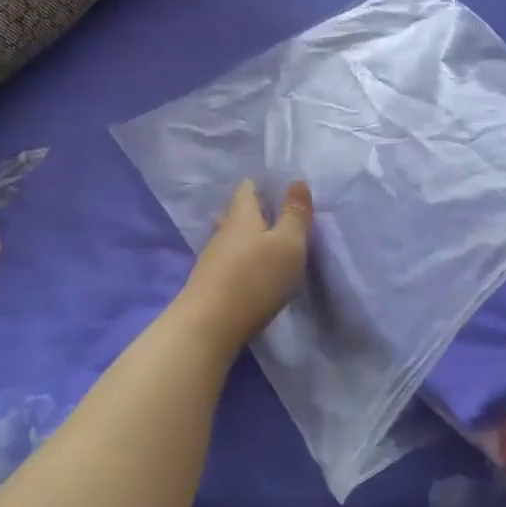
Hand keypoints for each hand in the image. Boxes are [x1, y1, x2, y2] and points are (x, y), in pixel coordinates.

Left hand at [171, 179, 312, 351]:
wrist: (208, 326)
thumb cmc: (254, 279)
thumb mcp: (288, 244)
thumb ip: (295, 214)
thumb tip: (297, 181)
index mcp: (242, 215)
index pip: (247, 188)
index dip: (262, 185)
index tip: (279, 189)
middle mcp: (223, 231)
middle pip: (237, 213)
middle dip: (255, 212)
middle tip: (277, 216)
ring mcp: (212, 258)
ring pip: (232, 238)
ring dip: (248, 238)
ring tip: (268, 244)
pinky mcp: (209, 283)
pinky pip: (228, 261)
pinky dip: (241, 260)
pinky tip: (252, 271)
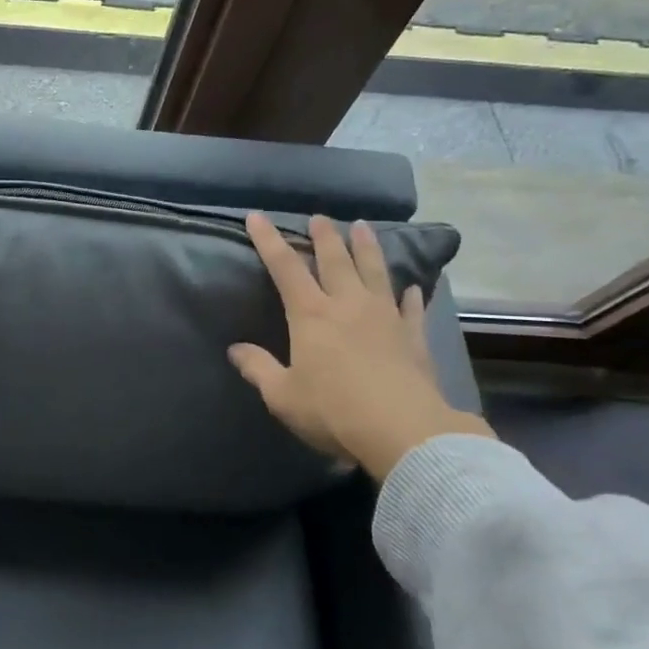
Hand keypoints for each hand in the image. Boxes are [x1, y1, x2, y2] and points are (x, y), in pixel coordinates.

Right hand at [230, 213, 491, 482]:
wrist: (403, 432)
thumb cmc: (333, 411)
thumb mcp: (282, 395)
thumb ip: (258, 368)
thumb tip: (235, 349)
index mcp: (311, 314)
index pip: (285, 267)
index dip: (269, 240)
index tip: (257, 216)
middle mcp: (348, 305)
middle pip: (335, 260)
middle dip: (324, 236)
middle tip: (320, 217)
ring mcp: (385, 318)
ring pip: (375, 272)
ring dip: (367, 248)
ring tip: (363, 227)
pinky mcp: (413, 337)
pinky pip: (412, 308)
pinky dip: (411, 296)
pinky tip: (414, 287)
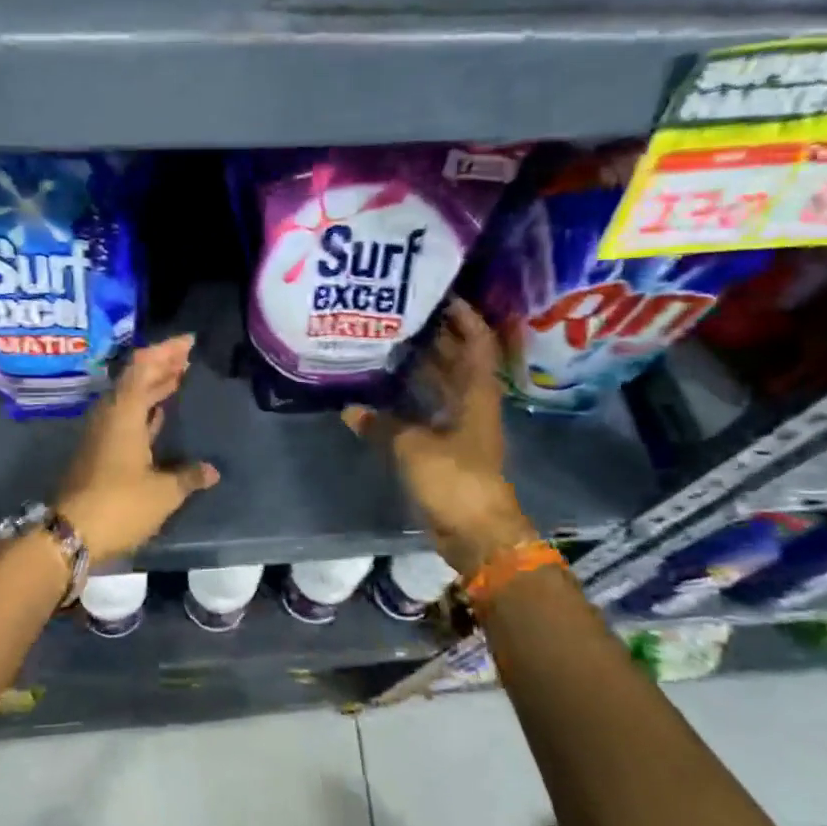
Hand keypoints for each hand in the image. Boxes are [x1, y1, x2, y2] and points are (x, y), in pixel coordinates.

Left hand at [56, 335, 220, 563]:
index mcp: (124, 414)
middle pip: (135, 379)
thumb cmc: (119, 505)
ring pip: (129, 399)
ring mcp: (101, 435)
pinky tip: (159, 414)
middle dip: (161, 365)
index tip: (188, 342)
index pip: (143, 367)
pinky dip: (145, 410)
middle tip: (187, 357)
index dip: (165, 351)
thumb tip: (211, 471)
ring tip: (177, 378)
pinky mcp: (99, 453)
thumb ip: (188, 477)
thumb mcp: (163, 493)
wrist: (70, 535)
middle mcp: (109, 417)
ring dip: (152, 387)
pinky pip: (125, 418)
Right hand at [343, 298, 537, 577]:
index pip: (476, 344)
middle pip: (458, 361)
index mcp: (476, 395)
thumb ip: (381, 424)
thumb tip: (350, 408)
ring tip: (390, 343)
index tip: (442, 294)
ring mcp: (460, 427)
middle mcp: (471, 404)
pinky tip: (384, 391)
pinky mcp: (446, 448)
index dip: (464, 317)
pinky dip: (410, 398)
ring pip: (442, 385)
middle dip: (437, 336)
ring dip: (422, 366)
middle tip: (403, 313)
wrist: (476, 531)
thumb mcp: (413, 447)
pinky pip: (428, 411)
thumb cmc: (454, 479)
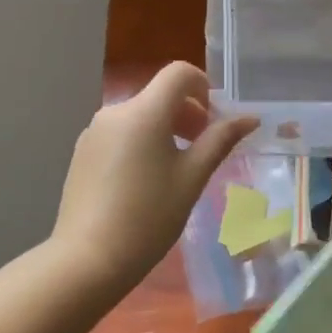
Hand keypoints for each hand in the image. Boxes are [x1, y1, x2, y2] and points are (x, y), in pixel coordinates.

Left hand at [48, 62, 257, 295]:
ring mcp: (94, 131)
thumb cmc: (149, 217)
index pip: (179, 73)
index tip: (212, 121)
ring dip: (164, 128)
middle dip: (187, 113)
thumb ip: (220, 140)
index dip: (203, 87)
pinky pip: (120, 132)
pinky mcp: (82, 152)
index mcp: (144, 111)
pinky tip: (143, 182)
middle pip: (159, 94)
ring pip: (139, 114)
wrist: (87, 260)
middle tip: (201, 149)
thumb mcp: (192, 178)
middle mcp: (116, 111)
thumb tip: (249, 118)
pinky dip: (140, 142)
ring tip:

________________

▶ **EXERCISE PROMPT**
Please retype the whole listing above exactly, without any of its images.

▶ **OUTPUT FOR THIS EXERCISE**
Hand keypoints for each hand in the image. Boxes are [x1, y1, x2, y2] and points are (x, y), in pixel coordinates.

Left hand at [171, 179, 312, 351]:
wrist: (208, 326)
thumb cmc: (254, 279)
thumb mcp: (288, 244)
thumb ip: (295, 214)
thumb tip: (297, 181)
index mcp: (242, 215)
index pip: (247, 188)
index dip: (262, 185)
index tip: (279, 189)
middle mcp: (223, 231)
middle pip: (237, 213)
middle dip: (255, 212)
middle tip: (277, 216)
ring mcp: (212, 258)
ring pip: (232, 238)
ring dip: (248, 238)
ring tip: (268, 244)
pinky mcp: (209, 283)
pinky pip: (228, 261)
pinky dip: (241, 260)
pinky tip: (252, 271)
Hand keypoints for each hand in the image. Boxes are [x1, y1, x2, y2] and points are (x, y), in pixel coordinates.

Right hand at [230, 213, 491, 482]:
wrist: (403, 432)
thumb cmc: (333, 411)
thumb mcp: (282, 395)
thumb ip: (258, 368)
thumb tip: (235, 349)
index mcp: (311, 314)
index pip: (285, 267)
index dip: (269, 240)
index tip: (257, 216)
middle mcp: (348, 305)
middle pip: (335, 260)
middle dip: (324, 236)
middle tip: (320, 217)
ring mcp: (385, 318)
ring pip: (375, 272)
ring dip: (367, 248)
ring tip: (363, 227)
pinky mcp: (413, 337)
pinky pip: (412, 308)
pinky dip: (411, 296)
pinky tip: (414, 287)
Hand keypoints for each hand in the image. Boxes are [x1, y1, x2, y2] and points are (x, y), in pixel coordinates.

Left hand at [56, 335, 220, 563]:
index mcp: (124, 414)
middle pip: (135, 379)
thumb cmc: (119, 505)
ring pip: (129, 399)
ring mcp: (101, 435)
pinky tip: (159, 414)
middle dip: (161, 365)
index tip: (188, 342)
index pip: (143, 367)
pinky dip: (145, 410)
middle tip: (187, 357)
index dip: (165, 351)
thumb tip: (211, 471)
ring tip: (177, 378)
pinky mcp: (99, 453)
thumb ip: (188, 477)
thumb mcp: (163, 493)
wrist: (70, 535)
middle mcp: (109, 417)
ring dip: (152, 387)
pinky pip: (125, 418)
Right hand at [343, 298, 537, 577]:
index pip: (476, 344)
middle pip: (458, 361)
index mcp: (476, 395)
thumb ip: (381, 424)
thumb tip: (350, 408)
ring tip: (390, 343)
index tip: (442, 294)
ring mcp: (460, 427)
middle mcp: (471, 404)
pinky tip: (384, 391)
pinky mcp: (446, 448)
index dip: (464, 317)
pinky dip: (410, 398)
ring pip: (442, 385)
middle dip: (437, 336)
ring dip: (422, 366)
middle tip: (403, 313)
wrist: (476, 531)
thumb mcp: (413, 447)
pinky pip: (428, 411)
thumb cmc: (454, 479)
Hand keypoints for each hand in the image. Boxes are [x1, y1, x2, y2] and points are (x, y), in pixel coordinates.

Left hand at [48, 62, 257, 295]:
ring mcp: (94, 131)
thumb cmc: (149, 217)
index pip: (179, 73)
index tip: (212, 121)
ring dip: (164, 128)
middle dip: (187, 113)
thumb ip: (220, 140)
index dip: (203, 87)
pinky pip: (120, 132)
pinky mcp: (82, 152)
index mcp: (144, 111)
pinky tip: (143, 182)
middle pip: (159, 94)
ring pip: (139, 114)
wrist: (87, 260)
middle tip: (201, 149)
thumb mcp: (192, 178)
middle mcp: (116, 111)
thumb tip: (249, 118)
pinky dip: (140, 142)
ring tip:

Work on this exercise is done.